== Exercise details ==
Put every line of text from the records below into a numbered list, skipping any blank lines and leaving the pictures out of your answer.

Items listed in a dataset
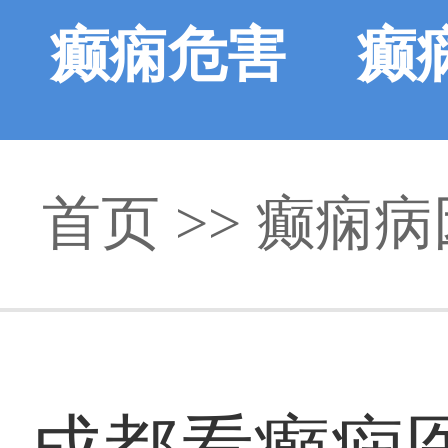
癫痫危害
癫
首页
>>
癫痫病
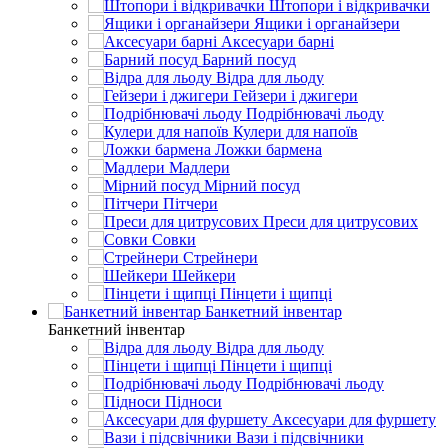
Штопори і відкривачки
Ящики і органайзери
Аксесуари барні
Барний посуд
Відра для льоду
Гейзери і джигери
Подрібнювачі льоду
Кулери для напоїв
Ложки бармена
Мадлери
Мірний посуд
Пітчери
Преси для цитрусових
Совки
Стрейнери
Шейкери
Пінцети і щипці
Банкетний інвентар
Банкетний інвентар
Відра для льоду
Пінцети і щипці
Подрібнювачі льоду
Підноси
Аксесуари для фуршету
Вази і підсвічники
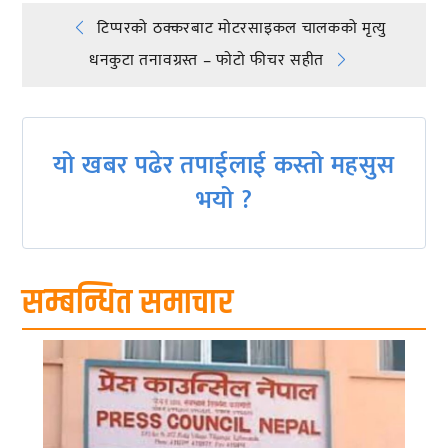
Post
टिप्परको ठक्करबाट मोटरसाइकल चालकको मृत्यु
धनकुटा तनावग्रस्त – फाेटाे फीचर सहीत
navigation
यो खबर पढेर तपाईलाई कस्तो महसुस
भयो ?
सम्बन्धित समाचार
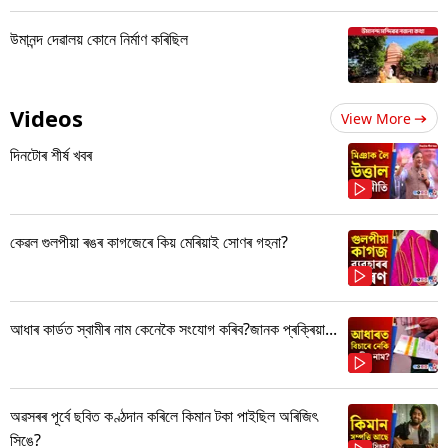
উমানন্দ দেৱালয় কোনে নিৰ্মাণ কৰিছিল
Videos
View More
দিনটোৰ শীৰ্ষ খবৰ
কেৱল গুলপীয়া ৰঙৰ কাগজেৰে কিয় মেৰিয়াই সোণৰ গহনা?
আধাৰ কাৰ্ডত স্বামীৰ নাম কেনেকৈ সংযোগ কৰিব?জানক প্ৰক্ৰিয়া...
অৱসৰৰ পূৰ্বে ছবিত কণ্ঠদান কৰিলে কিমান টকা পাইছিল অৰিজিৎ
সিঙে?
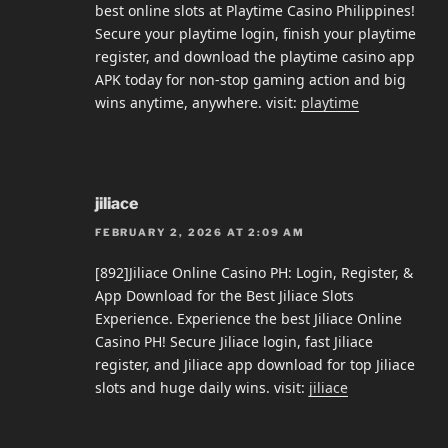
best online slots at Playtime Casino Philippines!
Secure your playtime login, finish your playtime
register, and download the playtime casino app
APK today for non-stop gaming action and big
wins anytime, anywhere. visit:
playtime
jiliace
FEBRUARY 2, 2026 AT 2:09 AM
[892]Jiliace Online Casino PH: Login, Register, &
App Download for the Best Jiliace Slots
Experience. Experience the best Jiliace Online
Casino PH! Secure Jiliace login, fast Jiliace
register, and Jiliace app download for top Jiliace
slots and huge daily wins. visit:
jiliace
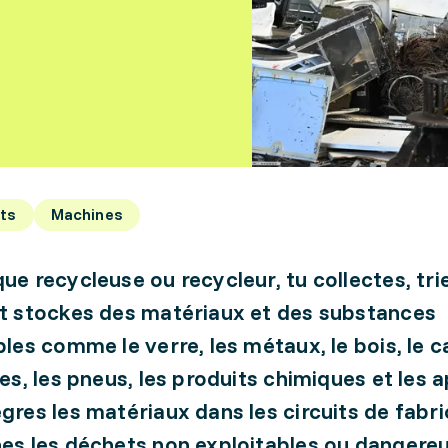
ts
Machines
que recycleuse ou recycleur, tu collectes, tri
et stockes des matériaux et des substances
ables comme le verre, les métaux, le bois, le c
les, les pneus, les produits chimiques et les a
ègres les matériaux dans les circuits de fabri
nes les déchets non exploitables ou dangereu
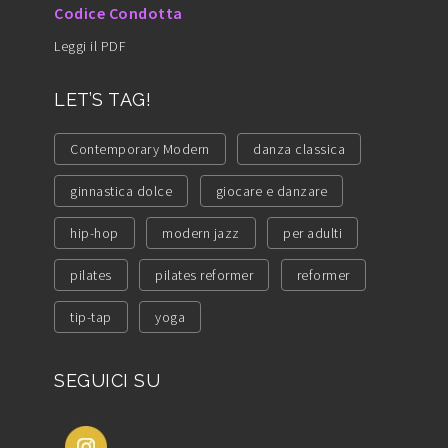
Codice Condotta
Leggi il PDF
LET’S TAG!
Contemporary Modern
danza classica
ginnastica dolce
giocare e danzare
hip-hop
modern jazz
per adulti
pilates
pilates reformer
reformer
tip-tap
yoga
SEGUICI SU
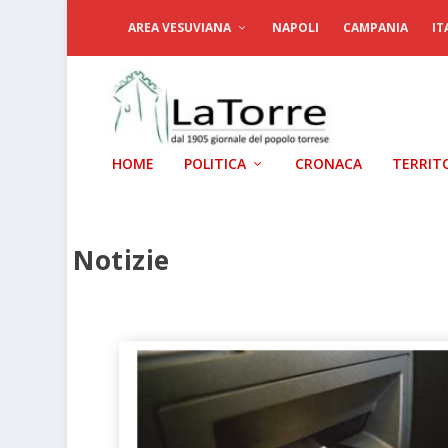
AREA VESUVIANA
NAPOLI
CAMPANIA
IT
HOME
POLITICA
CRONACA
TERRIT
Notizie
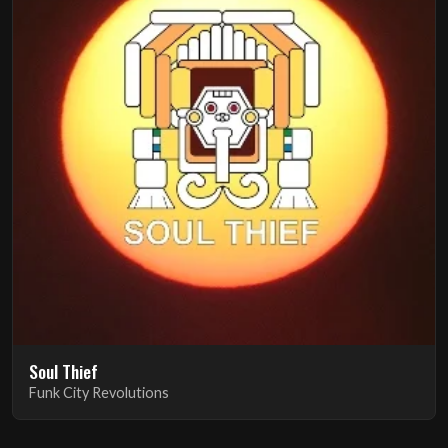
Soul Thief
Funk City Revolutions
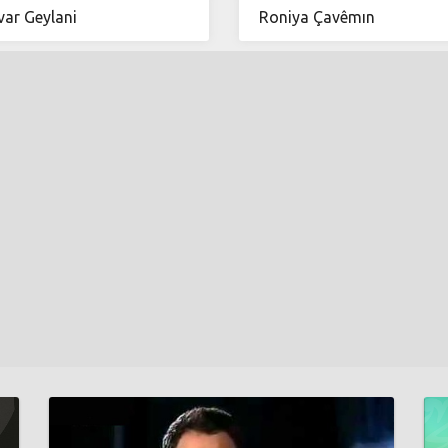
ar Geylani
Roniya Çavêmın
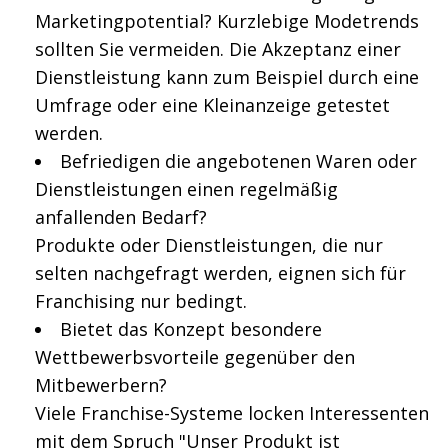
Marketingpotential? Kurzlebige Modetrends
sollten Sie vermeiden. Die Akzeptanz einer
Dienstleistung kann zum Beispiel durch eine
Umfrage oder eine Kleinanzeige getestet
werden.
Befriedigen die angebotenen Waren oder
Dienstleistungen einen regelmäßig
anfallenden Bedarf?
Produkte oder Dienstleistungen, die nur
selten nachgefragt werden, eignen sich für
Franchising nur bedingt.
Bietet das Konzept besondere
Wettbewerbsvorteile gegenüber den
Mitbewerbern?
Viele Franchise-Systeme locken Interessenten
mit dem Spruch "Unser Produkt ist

== Response to the task ==
1. 癫痫危害
2. 癫
3. 首页
4. >>
5. 癫痫病
6. Штопори і відкривачки
7. Ящики і органайзери
8. Аксесуари барні
9. Барний посуд
10. Відра для льоду
11. Гейзери і джигери
12. Подрібнювачі льоду
13. Кулери для напоїв
14. Ложки бармена
15. Мадлери
16. Мірний посуд
17. Пітчери
18. Преси для цитрусових
19. Совки
20. Стрейнери
21. Шейкери
22. Пінцети і щипці
23. Банкетний інвентар
24. Банкетний інвентар
25. Відра для льоду
26. Пінцети і щипці
27. Подрібнювачі льоду
28. Підноси
29. Аксесуари для фуршету
30. Вази і підсвічники
31. Post
32. टिप्परको ठक्करबाट मोटरसाइकल चालकको मृत्यु
33. धनकुटा तनावग्रस्त – फाेटाे फीचर सहीत
34. navigation
35. यो खबर पढेर तपाईलाई कस्तो महसुस
36. भयो ?
37. सम्बन्धित समाचार
38. উমানন্দ দেৱালয় কোনে নিৰ্মাণ কৰিছিল
39. Videos
40. View More
41. দিনটোৰ শীৰ্ষ খবৰ
42. কেৱল গুলপীয়া ৰঙৰ কাগজেৰে কিয় মেৰিয়াই সোণৰ গহনা?
43. আধাৰ কাৰ্ডত স্বামীৰ নাম কেনেকৈ সংযোগ কৰিব?জানক প্ৰক্ৰিয়া...
44. অৱসৰৰ পূৰ্বে ছবিত কণ্ঠদান কৰিলে কিমান টকা পাইছিল অৰিজিৎ
45. সিঙে?
46. best online slots at Playtime Casino Philippines!
47. Secure your playtime login, finish your playtime
48. register, and download the playtime casino app
49. APK today for non-stop gaming action and big
50. wins anytime, anywhere. visit:
51. playtime
52. jiliace
53. FEBRUARY 2, 2026 AT 2:09 AM
54. [892]Jiliace Online Casino PH: Login, Register, &
55. App Download for the Best Jiliace Slots
56. Experience. Experience the best Jiliace Online
57. Casino PH! Secure Jiliace login, fast Jiliace
58. register, and Jiliace app download for top Jiliace
59. slots and huge daily wins. visit:
60. jiliace
61. ts
62. Machines
63. que recycleuse ou recycleur, tu collectes, tri
64. et stockes des matériaux et des substances
65. ables comme le verre, les métaux, le bois, le c
66. les, les pneus, les produits chimiques et les a
67. ègres les matériaux dans les circuits de fabri
68. nes les déchets non exploitables ou dangereu
69. Codice Condotta
70. Leggi il PDF
71. LET’S TAG!
72. Contemporary Modern
73. danza classica
74. ginnastica dolce
75. giocare e danzare
76. hip-hop
77. modern jazz
78. per adulti
79. pilates
80. pilates reformer
81. reformer
82. tip-tap
83. yoga
84. SEGUICI SU
85. AREA VESUVIANA
86. NAPOLI
87. CAMPANIA
88. IT
89. HOME
90. POLITICA
91. CRONACA
92. TERRIT
93. Notizie
94. Soul Thief
95. Funk City Revolutions
96. ar Geylani
97. Roniya Çavêmın
98. Marketingpotential? Kurzlebige Modetrends
99. sollten Sie vermeiden. Die Akzeptanz einer
100. Dienstleistung kann zum Beispiel durch eine
101. Umfrage oder eine Kleinanzeige getestet
102. werden.
103. Befriedigen die angebotenen Waren oder
104. Dienstleistungen einen regelmäßig
105. anfallenden Bedarf?
106. Produkte oder Dienstleistungen, die nur
107. selten nachgefragt werden, eignen sich für
108. Franchising nur bedingt.
109. Bietet das Konzept besondere
110. Wettbewerbsvorteile gegenüber den
111. Mitbewerbern?
112. Viele Franchise-Systeme locken Interessenten
113. mit dem Spruch "Unser Produkt ist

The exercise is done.